US hunters shoot down Google fibre

Todd Snyder tsnyder at rim.com
Tue Sep 21 15:33:34 UTC 2010


"Fiber Week"?

-----Original Message-----
From: Leslie [mailto:leslie at craigslist.org] 
Sent: Tuesday, September 21, 2010 11:29 AM
To: Christopher Morrow
Cc: nanog at nanog.org
Subject: Re: US hunters shoot down Google fibre

Hunters, backhoes, and ship anchors are all fiber's natural enemies - 
I'm surprised Discovery Channel hasn't done a special on it!

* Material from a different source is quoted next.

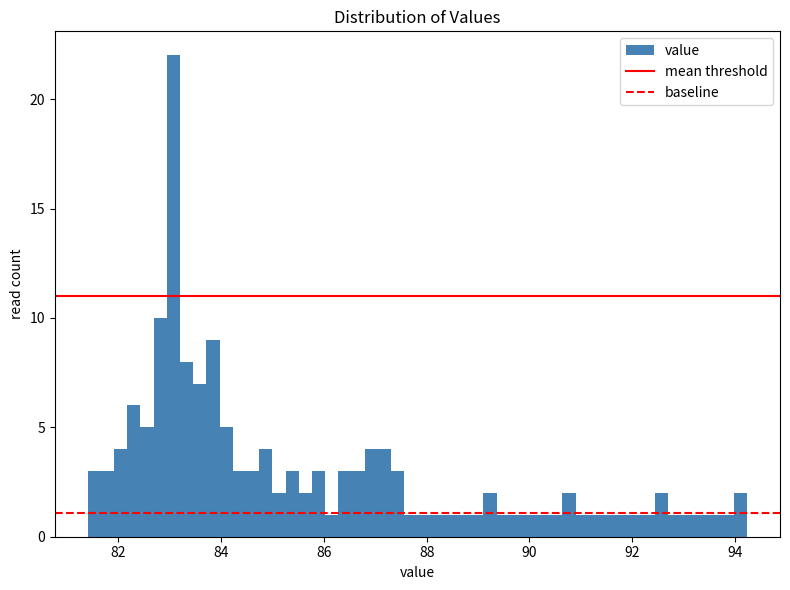

Read against the x-axis, roughly where is the centre of the tallest bar?

83.0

On 9/21/10 6:19 AM, Christopher Morrow wrote:
> this was presented at the nanog in ... SF I think as well:
> <http://www.nanog.org/meetings/nanog49/abstracts.php?pt=MTU5NSZuYW5vZzQ5&nm=nanog49>
>
> not really news...
>
> On Tue, Sep 21, 2010 at 6:04 AM, Eugen Leitl<eugen at leitl.org>  wrote:
>>
>> http://www.itnews.com.au/News/232831,us-hunters-shoot-down-google-fibre.aspx
>>
>> Repairers forced to ski in to Oregon back woods.
>>
>> Google has revealed that aerial fibre links to its data centre in Oregon were
>> "regularly" shot down by hunters, forcing the company to put its cables
>> underground.
>>
>> The search and advertising giant's network engineering manager Vijay Gill
>> told the AusNOG conference in Sydney last week that people were trying to hit
>> insulators on electricity distribution poles.
>>
>> The poles also hosted aerially-deployed fibre connected to Google's $US600
>> million ($A635 million) data centre in the Dalles, a small city on the
>> Columbia River in the US state of Oregon.
>>
>> "What people do for sport or because they're bored, they try to shoot at the
>> insulators," Gill said.
>>
>> "I have yet to see them actually hit the insulator, but they regularly shoot
>> down the fibre.
>>
>> "Every November when hunting season starts invariably we know that the fibre
>> will be shot down, so much so that we are now building an underground path
>> [for it]."
>>
>> Gill said that on one occasion, a snowstorm and avalanche prevented Google
>> from transporting repairers and gear into the area of the cut.
>>
>> It usually used a helicopter or a Caterpillar D9 tractor for transport. It
>> improvised by sending three technicians on skis to "repair the fibre that got
>> shot down".
>>
>> "These guys had to cross country ski for three days," Gill said.
>>
>> "[One guy] is carrying what is known as a fusion splicing kit on his
>> backpack."
>>
>> He joked: "These guys had to go in and fix the fibre while facing gunshots
>>
>> "So [the] internet... [it's] more dangerous than you realise."